David Röthler (, Auastria) and Alastair Creelman (Linnaeus University, Sweden)

The issue of openness is central to all discussions on MOOCs and although there are widely differing interpretations of openness in terms of copyright, a key characteristic of all MOOCs is that they are open to all. In this workshop we would like to explore the constraints of openness and whether closed or restricted learning spaces can actually enhance an open course. An often reported factor for MOOC dropouts is the overwhelming nature of the interaction. An open forum for thousands of participants is an extremely noisy and daunting environment for all but the most experienced open learners.

Monday, 22.02.2016, 14.30 – 17.30, Room Nr. 1.13

The workshop is being live streamed and open for participation:


Workshop 2: „Mentoring, social learning, and other pedagogical innovations from two European platforms, FutureLearn and OpenClassrooms“

Natalie Cernecka (OpenClassrooms) and Nigel Smith (FutureLearn):

This workshop will showcase pedagogical innovations such as social learning and online mentoring pioneered by the two European MOOC platforms: FutureLearn and OpenClassrooms. The workshop is designed as a hands-on experience: the audience will have a chance to share their experiences with online learning and propose best practice ideas for effective social learning and mentoring.

The workshop will be introduced by presentations from the two platforms. FutureLearn will share case studies from its most effective social courses and demonstrate what FutureLearn’s social experience is like for both learners and educators.  OpenClassooms will explain why and how it developed online mentoring, addressing such questions as: why introducing mentoring? who are the mentors? how are they selected and trained? what is the learner’s feedback?

The presentations will be followed by a Q&A session on topics that may arise, such as what are the challenges and drawbacks of mentoring and social learning?

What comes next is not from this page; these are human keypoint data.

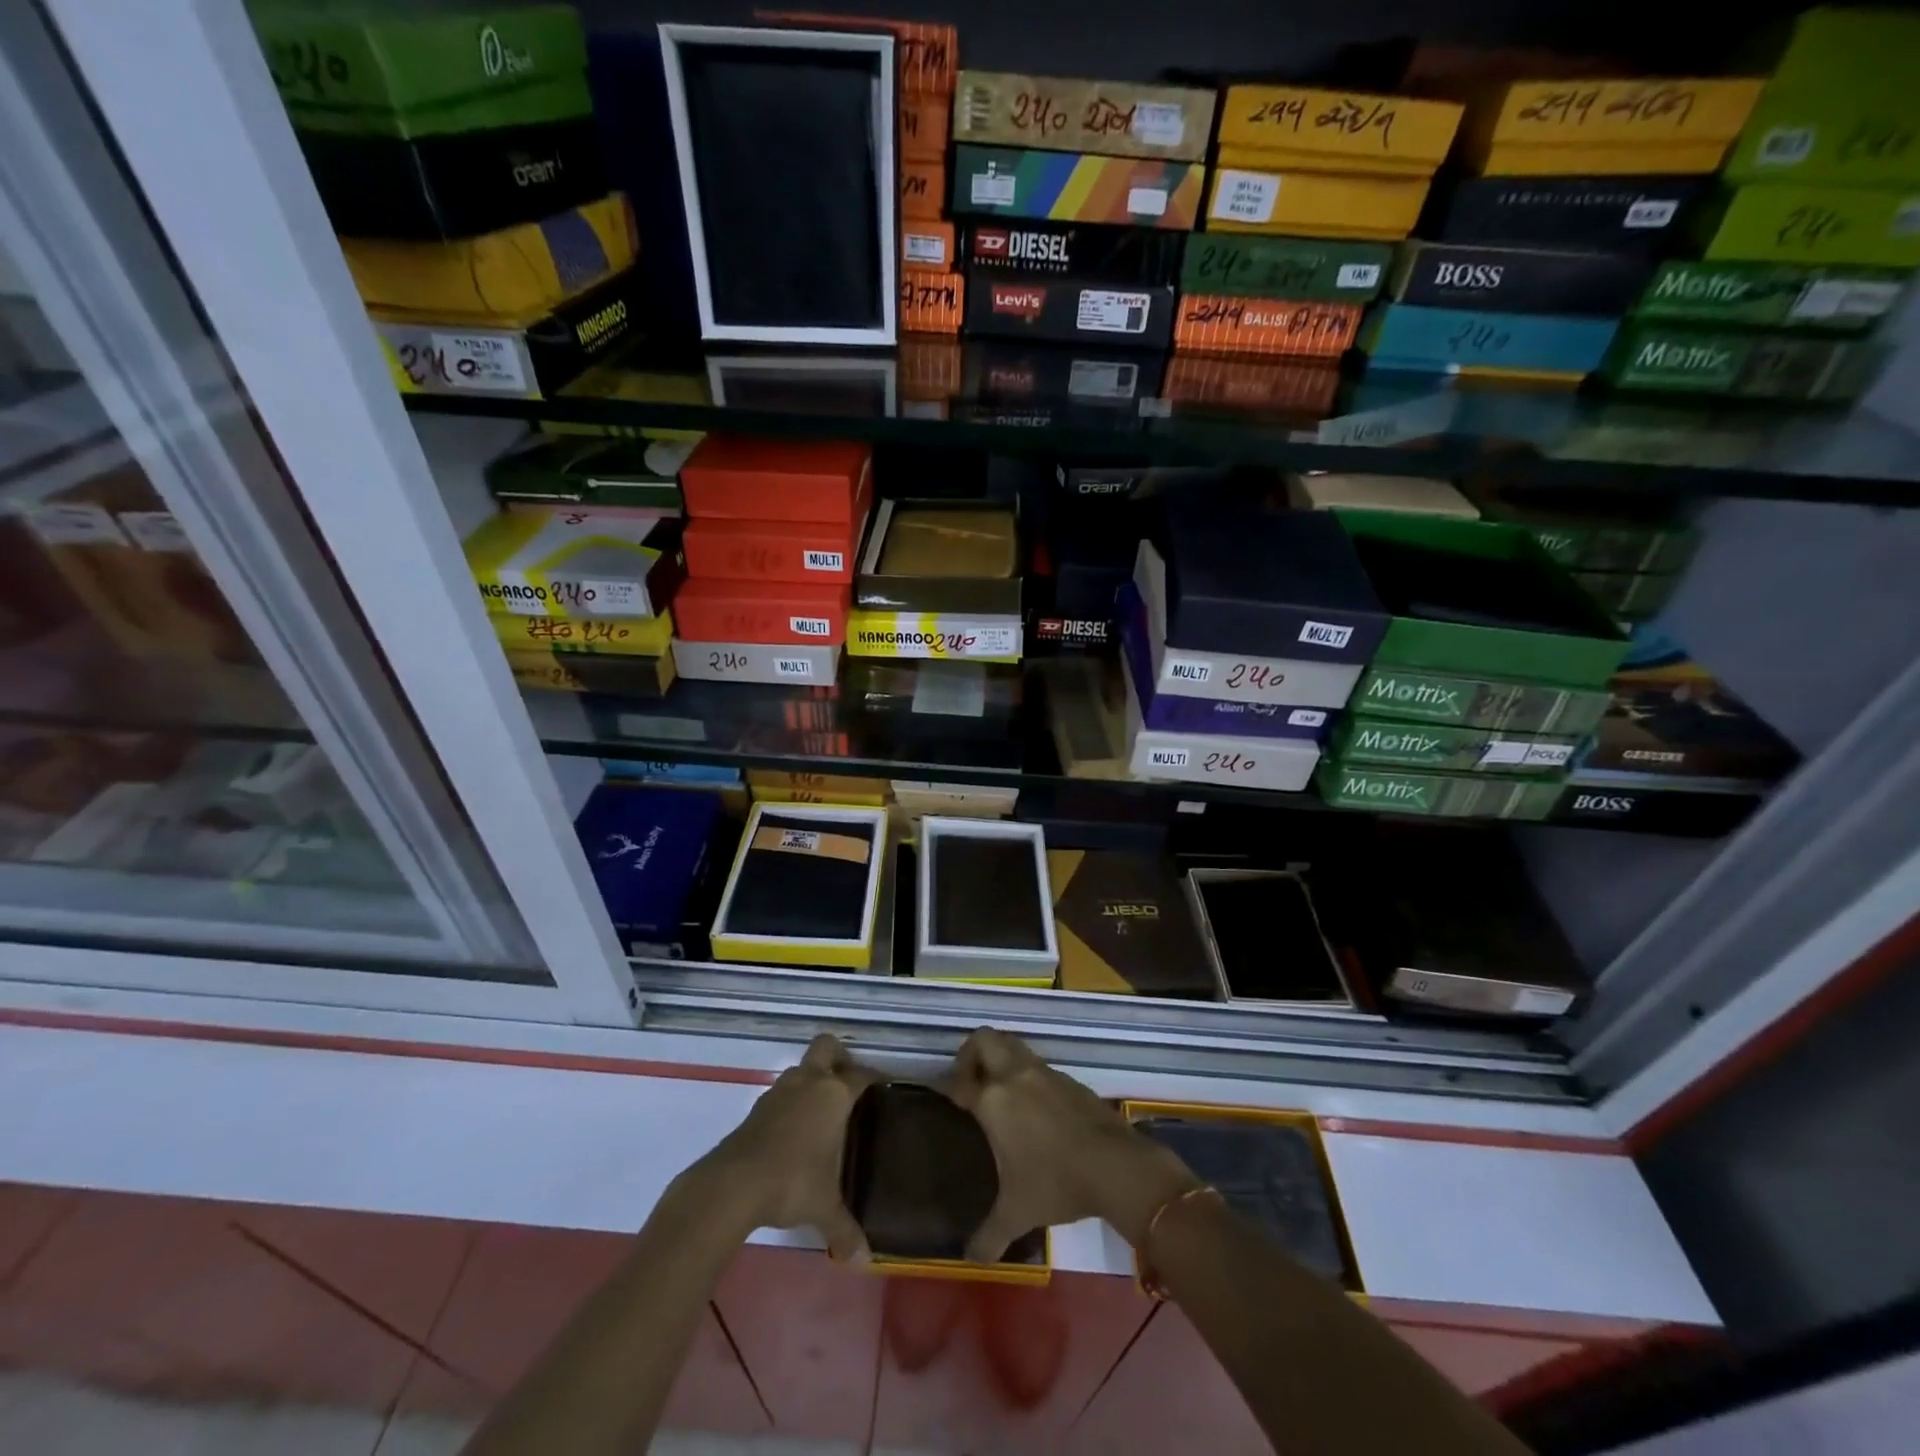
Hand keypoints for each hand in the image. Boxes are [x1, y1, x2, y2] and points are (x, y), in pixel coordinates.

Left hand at [692, 1033, 876, 1260]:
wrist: (734, 1184)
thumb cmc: (792, 1182)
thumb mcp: (825, 1207)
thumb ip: (845, 1229)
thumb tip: (863, 1260)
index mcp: (834, 1094)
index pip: (862, 1075)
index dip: (875, 1079)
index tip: (885, 1088)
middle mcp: (809, 1082)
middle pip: (827, 1047)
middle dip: (840, 1057)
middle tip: (849, 1083)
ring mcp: (780, 1090)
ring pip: (802, 1068)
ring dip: (813, 1080)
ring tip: (822, 1111)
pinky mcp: (758, 1106)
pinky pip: (783, 1092)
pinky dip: (792, 1102)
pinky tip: (795, 1132)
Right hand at [946, 1028, 1199, 1262]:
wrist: (1115, 1165)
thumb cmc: (1056, 1183)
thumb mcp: (1017, 1212)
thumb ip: (989, 1235)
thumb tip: (968, 1260)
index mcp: (993, 1100)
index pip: (957, 1081)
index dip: (944, 1084)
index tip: (938, 1092)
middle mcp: (1014, 1075)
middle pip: (983, 1039)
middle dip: (970, 1054)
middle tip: (969, 1083)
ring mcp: (1043, 1071)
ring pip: (1012, 1043)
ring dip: (999, 1056)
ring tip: (997, 1090)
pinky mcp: (1067, 1078)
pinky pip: (1036, 1063)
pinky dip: (1025, 1072)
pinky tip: (1032, 1104)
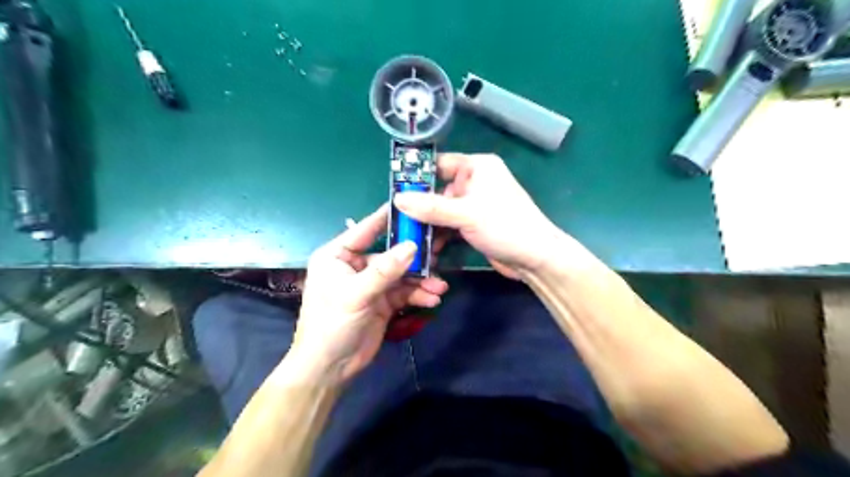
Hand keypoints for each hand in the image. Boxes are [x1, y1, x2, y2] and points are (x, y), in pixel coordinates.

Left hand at [293, 203, 447, 382]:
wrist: (329, 368)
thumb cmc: (331, 325)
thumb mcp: (356, 294)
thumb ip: (385, 270)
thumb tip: (412, 246)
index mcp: (338, 255)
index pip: (365, 229)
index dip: (388, 218)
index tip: (412, 205)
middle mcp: (356, 266)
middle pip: (391, 254)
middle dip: (414, 259)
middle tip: (438, 254)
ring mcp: (371, 284)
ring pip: (401, 275)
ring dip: (421, 281)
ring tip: (440, 286)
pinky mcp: (383, 302)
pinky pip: (405, 293)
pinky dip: (419, 295)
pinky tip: (433, 299)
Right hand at [395, 153, 565, 278]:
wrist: (535, 259)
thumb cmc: (506, 226)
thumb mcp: (466, 214)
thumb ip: (432, 207)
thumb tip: (397, 199)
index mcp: (477, 167)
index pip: (439, 164)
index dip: (416, 176)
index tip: (394, 190)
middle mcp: (474, 182)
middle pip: (437, 190)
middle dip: (419, 206)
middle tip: (397, 219)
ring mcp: (474, 205)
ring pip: (441, 210)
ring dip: (427, 224)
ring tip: (408, 237)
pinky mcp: (474, 224)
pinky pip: (449, 225)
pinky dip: (438, 234)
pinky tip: (424, 247)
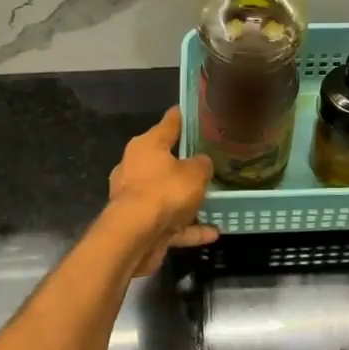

How can this approach scale? What are the opportunities?

Then, the audience will divide into groups: each group will be given a topic to discuss, tasks to complete, and to to present and their findings to the group.

Tuesday, 23.02.2016, 13.30 – 16.30, Room Nr. 1.13


Workshop 3: „Scalable Feedback and Assessment Activities in Open Online Education“

Julia Kasch, Peter Van Rosmalen and Marco Kalz, Open University of the Netherlands

The open and often massive character of MOOCs (Massive Open Online Courses) implies that learning environments should allow and support teachers to facilitate large numbers of students. This workshop is organized in the framework of a PhD project about scalability which is part of the SOONER Project ( The SOONER Project is a Dutch research project which focuses on the structuration of Open Online Education (OOE) in the Netherlands (Kalz, Kreijns, Van Rosmalen, Kester, 2015). Within this workshop we will concentrate on scalability aspects in OOE and how OOE can be improved on a meso-level by designing and implementing scalable feedback and assessment activities. The workshop will be relevant for scientists and MOOC developers who want to brainstorm in an active way about scalability support in OOE.